Despite the talent and hype in the national squad, England’s national football
team have perpetually disappointed. The national team’s fourth place in the
2018 World Cup was considered a best placing since 1990, when the national team
also finished fourth. By comparison, in the same time frame of 1990 to 2018,
England’s “Old Enemy” (Germany) has won the World Cup twice and to make matters
worse, the other great rival of England for everything come out of nowhere to
become World Champion twice (prior to 1998, France which was never known as a
power in world football).
If England’s
national squad had a habit of disappointing, English fans did not – that is if you
consider being the most violent thugs a prominent world championship sport. If
there was a group that should have been sent to the Chinese army for target
practice in Tiananmen Square, it is the fans of the English national squad.
The inability
of the national squad to win anything significant and the ability of the fans
to cause havoc turn everywhere they went into a trash can, was a lot of money.

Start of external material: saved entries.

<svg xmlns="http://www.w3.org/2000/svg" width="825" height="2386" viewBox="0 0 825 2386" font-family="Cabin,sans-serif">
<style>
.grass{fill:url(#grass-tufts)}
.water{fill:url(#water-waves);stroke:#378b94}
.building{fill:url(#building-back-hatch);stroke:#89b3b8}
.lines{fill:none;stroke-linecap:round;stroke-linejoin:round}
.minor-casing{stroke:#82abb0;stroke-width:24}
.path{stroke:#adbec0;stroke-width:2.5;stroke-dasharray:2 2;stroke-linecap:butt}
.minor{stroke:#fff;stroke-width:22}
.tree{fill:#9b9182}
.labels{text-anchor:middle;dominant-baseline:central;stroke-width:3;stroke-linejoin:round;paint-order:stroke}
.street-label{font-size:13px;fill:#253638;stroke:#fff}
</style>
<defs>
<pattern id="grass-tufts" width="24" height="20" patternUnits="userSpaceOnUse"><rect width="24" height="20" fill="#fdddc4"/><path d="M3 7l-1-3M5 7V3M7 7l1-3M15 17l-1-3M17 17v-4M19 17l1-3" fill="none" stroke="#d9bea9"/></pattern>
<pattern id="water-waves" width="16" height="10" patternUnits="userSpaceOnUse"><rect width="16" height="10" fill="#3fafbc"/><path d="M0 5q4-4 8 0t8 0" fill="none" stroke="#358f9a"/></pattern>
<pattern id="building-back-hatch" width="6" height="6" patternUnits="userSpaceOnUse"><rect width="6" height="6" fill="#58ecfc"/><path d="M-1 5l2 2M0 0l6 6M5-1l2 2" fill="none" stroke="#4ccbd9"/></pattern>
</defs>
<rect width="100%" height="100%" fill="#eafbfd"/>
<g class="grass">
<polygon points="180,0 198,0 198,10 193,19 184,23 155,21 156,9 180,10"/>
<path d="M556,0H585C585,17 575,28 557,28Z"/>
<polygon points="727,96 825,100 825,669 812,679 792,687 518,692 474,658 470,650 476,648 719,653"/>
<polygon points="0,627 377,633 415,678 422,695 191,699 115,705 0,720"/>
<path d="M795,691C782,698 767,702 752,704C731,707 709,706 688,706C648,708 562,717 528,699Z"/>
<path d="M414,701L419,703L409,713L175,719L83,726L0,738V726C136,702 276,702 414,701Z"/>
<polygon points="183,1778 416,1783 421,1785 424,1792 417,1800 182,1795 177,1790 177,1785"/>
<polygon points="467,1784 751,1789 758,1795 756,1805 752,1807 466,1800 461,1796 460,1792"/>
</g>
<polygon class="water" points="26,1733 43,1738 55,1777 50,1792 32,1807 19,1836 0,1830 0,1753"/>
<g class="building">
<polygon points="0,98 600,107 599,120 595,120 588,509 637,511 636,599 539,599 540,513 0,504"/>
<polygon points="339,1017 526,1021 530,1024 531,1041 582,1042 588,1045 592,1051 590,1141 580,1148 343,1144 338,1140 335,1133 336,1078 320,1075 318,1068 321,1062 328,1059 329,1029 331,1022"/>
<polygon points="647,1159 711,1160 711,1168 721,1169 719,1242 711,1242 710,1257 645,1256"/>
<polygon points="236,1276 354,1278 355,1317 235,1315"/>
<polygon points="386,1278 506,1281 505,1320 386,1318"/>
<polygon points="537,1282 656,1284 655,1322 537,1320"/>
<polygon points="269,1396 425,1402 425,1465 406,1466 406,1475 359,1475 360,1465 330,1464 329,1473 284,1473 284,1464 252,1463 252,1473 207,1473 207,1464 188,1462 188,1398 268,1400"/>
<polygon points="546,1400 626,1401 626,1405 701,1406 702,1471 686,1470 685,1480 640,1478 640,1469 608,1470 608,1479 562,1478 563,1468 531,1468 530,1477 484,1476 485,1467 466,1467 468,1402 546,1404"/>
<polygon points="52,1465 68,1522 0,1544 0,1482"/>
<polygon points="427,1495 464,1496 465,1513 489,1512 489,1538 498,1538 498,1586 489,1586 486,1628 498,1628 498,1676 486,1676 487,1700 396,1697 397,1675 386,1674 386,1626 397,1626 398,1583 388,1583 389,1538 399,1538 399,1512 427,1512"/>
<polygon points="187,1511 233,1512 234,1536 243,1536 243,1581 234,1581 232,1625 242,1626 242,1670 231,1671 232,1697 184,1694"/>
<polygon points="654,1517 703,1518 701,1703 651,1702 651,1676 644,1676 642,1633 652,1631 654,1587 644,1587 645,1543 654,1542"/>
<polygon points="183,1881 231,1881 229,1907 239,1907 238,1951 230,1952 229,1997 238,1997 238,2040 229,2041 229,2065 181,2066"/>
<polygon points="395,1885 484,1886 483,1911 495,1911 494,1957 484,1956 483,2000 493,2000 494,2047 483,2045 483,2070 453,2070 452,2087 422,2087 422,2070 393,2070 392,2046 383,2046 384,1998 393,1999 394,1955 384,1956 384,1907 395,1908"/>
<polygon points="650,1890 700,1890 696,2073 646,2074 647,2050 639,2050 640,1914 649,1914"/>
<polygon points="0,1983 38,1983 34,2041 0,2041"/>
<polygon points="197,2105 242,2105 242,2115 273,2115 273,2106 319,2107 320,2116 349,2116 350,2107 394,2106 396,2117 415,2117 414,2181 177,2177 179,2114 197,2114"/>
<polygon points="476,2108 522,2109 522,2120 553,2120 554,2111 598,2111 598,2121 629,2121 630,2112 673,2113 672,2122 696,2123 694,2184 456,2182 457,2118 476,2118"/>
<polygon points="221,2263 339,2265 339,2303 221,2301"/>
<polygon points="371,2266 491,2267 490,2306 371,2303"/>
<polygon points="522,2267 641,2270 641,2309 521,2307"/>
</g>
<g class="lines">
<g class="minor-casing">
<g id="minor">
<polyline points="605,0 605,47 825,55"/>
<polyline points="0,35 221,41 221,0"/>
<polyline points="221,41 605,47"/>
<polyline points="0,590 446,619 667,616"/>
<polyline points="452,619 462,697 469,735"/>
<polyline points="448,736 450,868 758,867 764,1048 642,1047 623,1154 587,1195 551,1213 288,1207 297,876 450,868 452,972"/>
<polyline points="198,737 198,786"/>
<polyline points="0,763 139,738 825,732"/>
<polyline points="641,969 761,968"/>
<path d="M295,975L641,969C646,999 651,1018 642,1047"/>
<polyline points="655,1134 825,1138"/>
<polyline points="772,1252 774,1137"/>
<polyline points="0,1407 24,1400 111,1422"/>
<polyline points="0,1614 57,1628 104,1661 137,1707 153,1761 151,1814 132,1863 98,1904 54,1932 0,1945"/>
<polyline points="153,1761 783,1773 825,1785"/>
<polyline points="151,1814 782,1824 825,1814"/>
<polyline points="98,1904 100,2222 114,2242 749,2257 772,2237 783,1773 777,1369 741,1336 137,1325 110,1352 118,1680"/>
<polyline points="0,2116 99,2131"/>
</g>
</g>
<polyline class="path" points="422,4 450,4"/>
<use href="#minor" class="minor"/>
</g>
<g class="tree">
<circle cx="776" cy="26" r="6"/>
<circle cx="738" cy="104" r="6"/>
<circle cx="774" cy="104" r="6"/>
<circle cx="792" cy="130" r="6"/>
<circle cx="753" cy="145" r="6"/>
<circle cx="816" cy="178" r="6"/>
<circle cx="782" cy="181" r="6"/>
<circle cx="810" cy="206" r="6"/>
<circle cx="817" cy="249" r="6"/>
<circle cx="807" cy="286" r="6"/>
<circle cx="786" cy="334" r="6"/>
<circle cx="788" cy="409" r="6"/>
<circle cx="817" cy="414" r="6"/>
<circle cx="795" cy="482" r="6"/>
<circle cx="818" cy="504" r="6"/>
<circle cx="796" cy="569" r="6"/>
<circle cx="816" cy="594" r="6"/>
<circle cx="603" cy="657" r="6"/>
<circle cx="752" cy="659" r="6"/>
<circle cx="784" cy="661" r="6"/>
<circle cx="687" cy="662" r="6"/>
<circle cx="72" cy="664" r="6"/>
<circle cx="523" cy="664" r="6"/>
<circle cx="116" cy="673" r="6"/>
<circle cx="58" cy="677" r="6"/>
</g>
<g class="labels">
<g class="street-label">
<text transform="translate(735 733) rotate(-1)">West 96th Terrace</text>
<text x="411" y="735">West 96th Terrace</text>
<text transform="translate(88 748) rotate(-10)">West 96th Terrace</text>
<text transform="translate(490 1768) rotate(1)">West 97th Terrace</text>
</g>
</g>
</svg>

One of the accusations against the national squad was the fact that the star
players were inevitably more passionate about the clubs that paid their massive
salaries than the country that gave them a bit of pocket money and supporters with
a talent for embarrassment.
If the national
football squad was a national embarrassment, England’s rugby squad by contrast,
were a source of national pride. If England’s football squad considered it an
achievement to reach the semi-finals twice in two decades, the English rugby
squad have won their respective world cup and come in second twice in the same
time frame. England’s rugby player shave proven that they can stand up to the
world’s best (beating New Zealand, South Africa and Australia on a few occasions).
Then, there is
the difference in the fans. If England’s football fans where prime candidates
for a massacre, their rugby fans were, as a group decent and almost spiritual.
Football songs are inevitably mindless. By contrast, the anthem is the “spiritual”
– “Swing Low, Sweet Chariot.”
https://www.youtube.com/watch?v=iVsYJjaAvFI
https://www.youtube.com/watch?v=m0JDYOA4Ofg
So, is there
such a thing known as too much money, where people care more about money than
the actual game itself. Hence, players who worry more about the club than the
country and promoters who bring out the nasty in people to get them riled up to
an extent that they’re easy to make money from? The difference between English football
and English rugby might suggest that there is a case for this.